In the past five years, Globus Medical’s revenue has grown at a CAGR of 9.44%. Assuming the company’s revenue will grow around the same rate in the next five years, I will find out the company’s long-term (five-year) share price. The company’s trailing 12-month revenue is $998.4 million, and at a CAGR of 9.44% the company’s beginning-2028 revenue will be $1,567.50 million, or $15.70 per share. In the last five years, the company’s shares have traded between the price to sales multiples of 4.50x and 9.50x. I expect the company’s price to sales multiple will touch a high of around 8x in the next five years driven by strong sales of its technologically advanced orthopedic appliances which, I expect, will have robust long-term (beyond five-year) demand. Applying a price to sales multiple of 8x on the company’s beginning-2028 revenue per share, I get the company’s beginning-2028 share price as $125.60.
Risks
Patients with musculoskeletal disorders suffer from fracture and damage of bones. Treating these conditions in traditional ways may lead to worsening of the ailments. However, if patients are treated using GMED’s appliances under the guidance of the company’s robotic and imaging solutions, patients witness quick recovery with less hospital stay. If the company doesn’t improve its appliances, such as pedicle screws and fixation plates in terms of materials used in these products, it may face competitive pressure. The company should also enhance the versatility of its robotic and imaging platforms in order to retain its leadership position in the space it operates its business. If the company fails to ensure these factors, its revenue growth and profitability could be negatively impacted.
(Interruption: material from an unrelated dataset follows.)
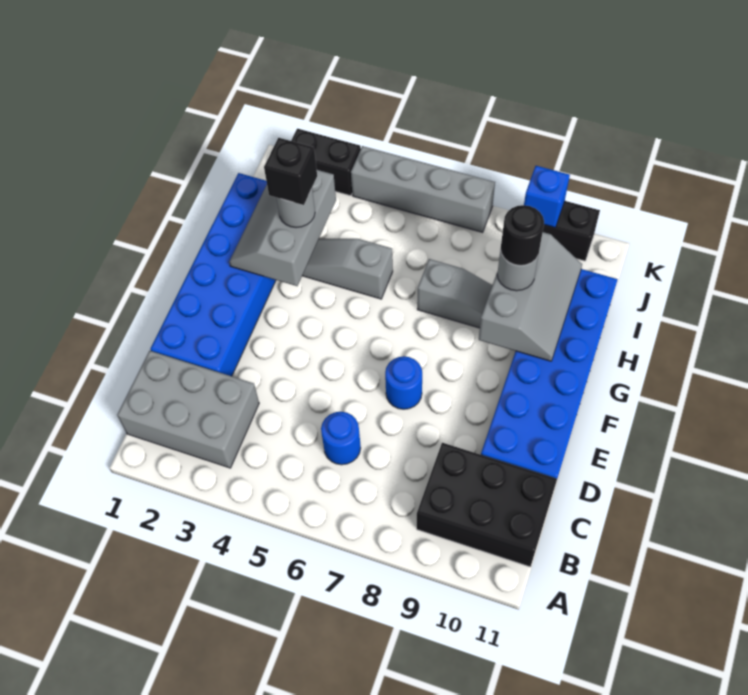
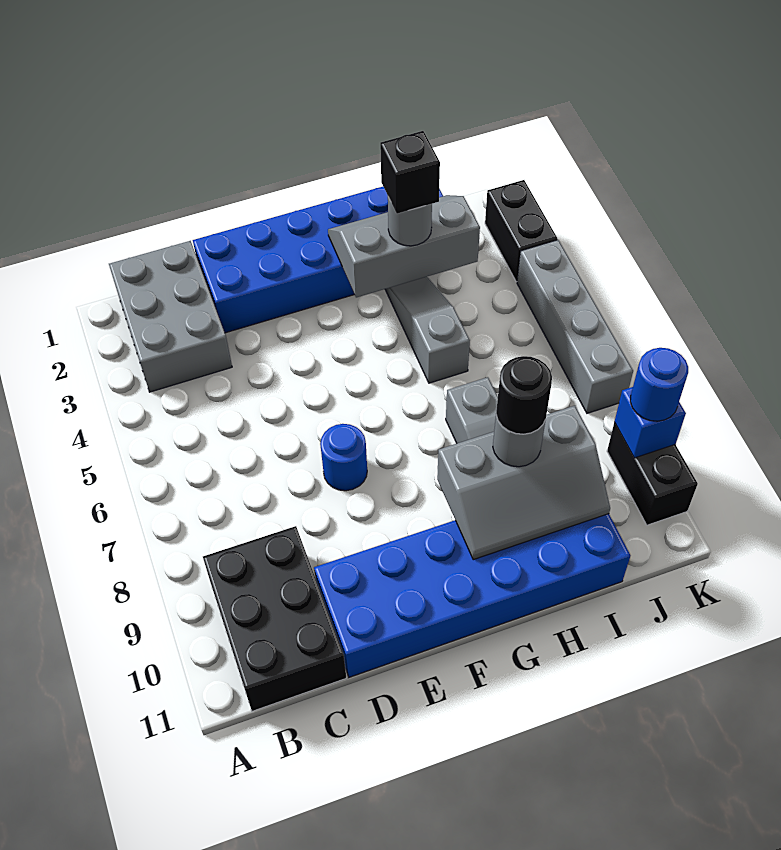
blue 1x1 round brick [321,412,361,465] -> blue 1x1 round brick moved to [630,348,688,421]

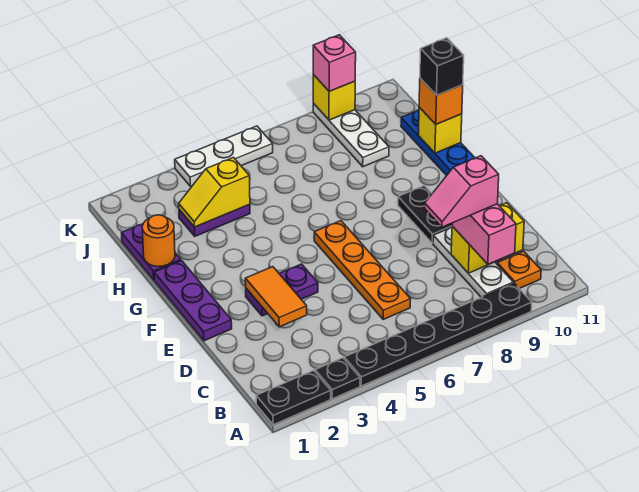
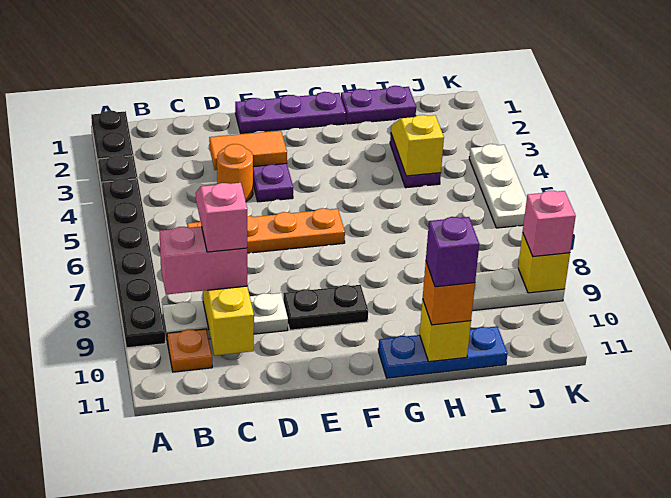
orange 1x1 round brick [142,215,175,267] -> orange 1x1 round brick moved to [217,144,253,201]
black 1x1 brick [420,38,464,95] -> purple 1x1 brick [426,217,479,287]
For GMED to be successful to become a leader in the space to treat musculoskeletal disorders, the company must convince surgeons and hospitals that its products are attractive alternatives to competing products for use in orthopedic procedures. If the company fails to do so, its revenue growth and profitability could be negatively impacted, which in turn could result in lowering share price for the company.
Conclusion
GMED’s competitive edge in terms of offering surgeons and hospitals advanced technologies to effectively treat patients suffering from musculoskeletal disorders leads to long-term revenue growth of the company. In order to stay ahead of competitors, GMED remains committed to discover new technologies to treat such patients. The company’s shares can be bought around the current price as long-term investment.